Because of the escalating challenges, France and other traditional wine producers started losing their dominance in the industry worldwide. For example, French system of production changed, resulting into high cost of vineyards in the country. Moreover, the continuous production of wine led to the depletion of vineyards. While this was the case, new world had begun using new land, which was more affordable than traditional French vineyards. The entry of New World Countries in the wine industry affected the performance of France and other traditional wine producers. These new countries gained momentum in the industry, with their lower prices, stemming from low operational costs. Which cheap land in these countries, it was also easier to acquire vineyards (Bartlett, 2009, p. 84). Appoint to note, most New World Countries adopted grape farming and applied new technology in processing. Growing grapes remained an extensive exercise because of irrigation techniques. With the introduction of mechanical harvesters, farmers adopted mechanized harvesting. There was high production because of the introduction of fertilizers and adoption of pruning methods. New World Countries also adopted on-site lab technology, which was key in carrying out analysis on proper grape farming and harvesting practices. As a result, they experienced low cost of production, causing a shift in the global wine market. With these developments, France and its affiliates lost their traditional global market share to the New World Countries, which capitalized on their already existing advantages to dominate the world market. This had negative impact on economies of former wine-producing giants.
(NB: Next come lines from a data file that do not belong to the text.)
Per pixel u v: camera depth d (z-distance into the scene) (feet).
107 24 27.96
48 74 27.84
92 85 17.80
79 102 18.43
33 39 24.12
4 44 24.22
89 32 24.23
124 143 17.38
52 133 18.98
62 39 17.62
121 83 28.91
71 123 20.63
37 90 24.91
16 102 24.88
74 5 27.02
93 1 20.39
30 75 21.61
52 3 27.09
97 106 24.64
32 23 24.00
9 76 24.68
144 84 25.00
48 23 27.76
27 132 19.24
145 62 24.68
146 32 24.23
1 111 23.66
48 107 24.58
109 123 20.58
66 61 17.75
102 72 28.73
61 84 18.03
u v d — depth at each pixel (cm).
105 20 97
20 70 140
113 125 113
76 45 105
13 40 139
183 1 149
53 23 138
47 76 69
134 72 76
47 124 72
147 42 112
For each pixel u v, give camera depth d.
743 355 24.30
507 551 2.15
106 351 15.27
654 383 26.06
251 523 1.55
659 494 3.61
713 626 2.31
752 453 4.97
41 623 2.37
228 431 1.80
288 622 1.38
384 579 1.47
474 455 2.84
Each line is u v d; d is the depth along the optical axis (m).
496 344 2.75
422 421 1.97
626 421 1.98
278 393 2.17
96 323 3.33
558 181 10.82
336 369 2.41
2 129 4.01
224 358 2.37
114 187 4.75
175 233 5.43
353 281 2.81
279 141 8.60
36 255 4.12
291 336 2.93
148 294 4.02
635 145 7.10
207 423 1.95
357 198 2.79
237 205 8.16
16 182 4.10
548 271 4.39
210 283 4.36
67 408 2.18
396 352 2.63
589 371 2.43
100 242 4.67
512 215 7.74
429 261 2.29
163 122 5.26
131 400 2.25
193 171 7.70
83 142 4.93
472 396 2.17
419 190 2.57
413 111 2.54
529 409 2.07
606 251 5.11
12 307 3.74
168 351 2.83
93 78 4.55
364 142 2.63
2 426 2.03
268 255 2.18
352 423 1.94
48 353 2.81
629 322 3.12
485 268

The most appropriate advice for the head of French Wine Industry concerns regulatory measures and policy framework in processing and manufacturing. For example, AOC regulations are hurting the industry by offering non-competitive opportunities with the emergence of New World Countries, even though they allow production of finest wine in the global market. Thus, the head of French Wine Association must work towards lessening the application of AOC rules together with meticulous research and use of technology in wine production. The head of French Wine Association should further discourage total control of the industry by the government. Some of the government policies ought to be annulled because they undermine wine production process (Bartlett, 2009, p. 87).

In addition, the proprietor of Bordeaux Vineyard, which is a renowned producer of premium and super premium wines, must implement operational measures in order to take advantage of the situation. A good example is developing technology in production to allow new brands thus retaining customers. Bordeaux Vineyard must put into practice responsive attributes regarding new technology and production of new brands. They must however put weight on lucrative markets, which have more opportunities for better returns.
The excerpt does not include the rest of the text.